Work order
Without any pictures, restate the full set of records below exactly.

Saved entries
-*-

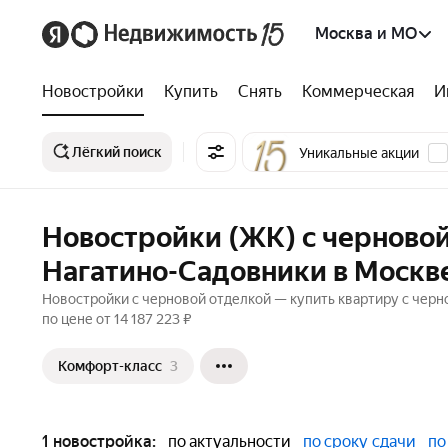
Москва и МО
Новостройки
Купить
Снять
Коммерческая
И
Лёгкий поиск
Уникальные акции
Новостройки (ЖК) с черновой
Нагатино-Садовники в Москв
Новостройки с черновой отделкой — купить квартиру с черн
по цене от 14 187 223 ₽
Комфорт-класс
3
1 новостройка:
по актуальности
по сроку сдачи
по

-*-

Answer below
Москва и МО
Новостройки
Купить
Снять
Коммерческая
И
Лёгкий поиск
Уникальные акции
Новостройки (ЖК) с черновой
Нагатино-Садовники в Москв
Новостройки с черновой отделкой — купить квартиру с черн
по цене от 14 187 223 ₽
Комфорт-класс
3
1 новостройка:
по актуальности
по сроку сдачи
по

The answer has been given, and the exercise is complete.